At the site, fields and orchards are covered with mud and debris, fences are gone and irrigation pipes have been unearthed and broken. Settling ponds are destroyed and mud has slopped into outbuildings and adobe structures.
Ken Packer, who helps run BYU's Lytle Ranch, says damage could exceed $200,000.
Packer has been to southern Utah several times since the flooding, trying to assess the damage to the 700-acre nature preserve and research station in the Beaver Dam Wash area
"Every time I come down here, it's worse," Packer said Friday. "We're finding a mess. It was very, very widespread flooding. A tremendous amount of water came down that wash."
The preserve, located about 45 miles northwest of St. George, was donated to the university in 1985 by Talmage and Eleanor (Marie) Lytle and hosts an extensive cottonwood riparian forest as well as distinctive Mojave Desert vegetation — including a unique flora found nowhere else in Utah.
"It is a preserve and a research station with a number of ongoing important experiments under way," Packer said. "This put us back probably 10 years.
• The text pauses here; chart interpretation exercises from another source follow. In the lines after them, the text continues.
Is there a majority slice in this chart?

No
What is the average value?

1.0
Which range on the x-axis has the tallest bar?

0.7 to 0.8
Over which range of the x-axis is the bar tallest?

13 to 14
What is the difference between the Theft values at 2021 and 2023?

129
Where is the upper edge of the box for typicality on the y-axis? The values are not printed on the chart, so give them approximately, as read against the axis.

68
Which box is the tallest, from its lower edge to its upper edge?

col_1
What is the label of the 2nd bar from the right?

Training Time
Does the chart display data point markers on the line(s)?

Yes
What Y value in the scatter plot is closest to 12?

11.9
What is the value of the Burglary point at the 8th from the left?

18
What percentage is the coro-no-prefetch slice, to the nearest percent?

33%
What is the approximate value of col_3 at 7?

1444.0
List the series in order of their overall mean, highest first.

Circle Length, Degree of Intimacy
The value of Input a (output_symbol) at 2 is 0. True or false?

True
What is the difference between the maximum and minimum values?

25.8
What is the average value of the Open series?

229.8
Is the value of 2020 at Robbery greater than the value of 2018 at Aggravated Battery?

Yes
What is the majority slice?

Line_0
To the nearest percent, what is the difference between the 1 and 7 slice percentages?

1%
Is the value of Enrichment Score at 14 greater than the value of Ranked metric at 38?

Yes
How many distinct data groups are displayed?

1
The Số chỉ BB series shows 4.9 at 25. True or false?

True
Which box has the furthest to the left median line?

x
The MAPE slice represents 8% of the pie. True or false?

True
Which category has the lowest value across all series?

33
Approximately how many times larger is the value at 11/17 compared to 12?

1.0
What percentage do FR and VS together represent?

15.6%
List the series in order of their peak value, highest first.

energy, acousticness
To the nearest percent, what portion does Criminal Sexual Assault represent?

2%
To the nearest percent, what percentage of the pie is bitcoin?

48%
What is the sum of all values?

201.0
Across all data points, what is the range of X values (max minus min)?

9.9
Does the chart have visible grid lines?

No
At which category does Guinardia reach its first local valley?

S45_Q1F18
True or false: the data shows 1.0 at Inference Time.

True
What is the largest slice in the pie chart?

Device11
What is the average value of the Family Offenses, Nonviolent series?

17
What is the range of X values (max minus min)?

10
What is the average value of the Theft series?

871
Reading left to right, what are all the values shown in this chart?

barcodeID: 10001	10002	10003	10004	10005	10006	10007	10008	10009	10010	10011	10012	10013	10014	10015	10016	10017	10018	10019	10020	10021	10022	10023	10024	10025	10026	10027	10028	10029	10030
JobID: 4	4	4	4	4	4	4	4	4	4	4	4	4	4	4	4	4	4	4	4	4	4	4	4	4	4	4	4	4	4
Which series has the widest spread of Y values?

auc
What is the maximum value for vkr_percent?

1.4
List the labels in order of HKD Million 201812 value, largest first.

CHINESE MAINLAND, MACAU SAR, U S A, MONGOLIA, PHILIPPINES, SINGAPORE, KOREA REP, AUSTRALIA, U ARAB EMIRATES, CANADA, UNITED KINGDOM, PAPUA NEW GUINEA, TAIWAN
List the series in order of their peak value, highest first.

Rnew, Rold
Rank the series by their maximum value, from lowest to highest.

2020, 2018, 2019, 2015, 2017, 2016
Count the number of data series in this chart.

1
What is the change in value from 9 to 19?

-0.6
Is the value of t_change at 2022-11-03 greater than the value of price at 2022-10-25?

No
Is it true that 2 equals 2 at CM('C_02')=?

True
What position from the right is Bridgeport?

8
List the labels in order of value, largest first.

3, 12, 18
We've got to restore a lot."
The ranch is currently closed to tours and visitors but is welcoming those who are coming to help clean up, such as an LDS youth group from Las Vegas that came to muck out the sheds and other farm buildings.
Packer said one of the most pressing concerns involves getting the water pipes operational again, especially since the Mojave Deseret creatures, including deer, coyotes, foxes and birds, depend on the riparian forest for food.
"We need to take care of the irrigation system right away because orchards and animals don't do well without water," Packer said.
In addition, it's critical that the university maintain the right to its water.
"We need to protect our water rights with the state," said Douglas C. Cox, assistant director of the Bean Museum. "To preserve the rights, you have to use the water. It's a 'use it or lose it' deal."
Ranch officials are taken aback at the severity of the damage but philosophical at the same time.
"It's a nature preserve, so what do you do?" Cox said.
"Floods are kind of a natural occurrence on the wash," Packer said. "What we need to do is work with Mother Nature here."
Cox said it will cost the university money it doesn't have in the budget to repair the damage.
"We'll be looking for donations to help us," he said.
Those interested in making donations can send them to the Bean Museum at BYU earmarked for the recovery effort for the Lytle Preserve.
The region now included within The land in the Lytle Preserve was settled by pioneer Dudley Leavitt sometime during the 1870s. Dudley's Leavitt's daughter, Hannah Louisa, married Thomas Sirls Terry as his third polygamous wife and moved to the Beaver Dam site of her father's property in 1889. Hannah and her six children were hidden in this remote site from federal authorities, who were prosecuting those engaged in cohabitation.
In addition to raising hay and cattle, Hannah and her children planted fruit trees and other crops. Today near Hannah Terry's meager homestead is a grove of persimmon trees that offer shade to the passer-by. Hannah reared her family at the cabin site and left the wash in 1912. Her sons Ed and Jed Terry continued to farm downstream from the original home site.
In 1928, a portion of the Terry property was purchased by John Eardley, whose wife and six children cleared the fields and built the house, reservoir, fences and ditches. They raised alfalfa, sorghum, melons and fruit of various kinds.
The Lytles purchased the ranch from the Eardleys in 1952.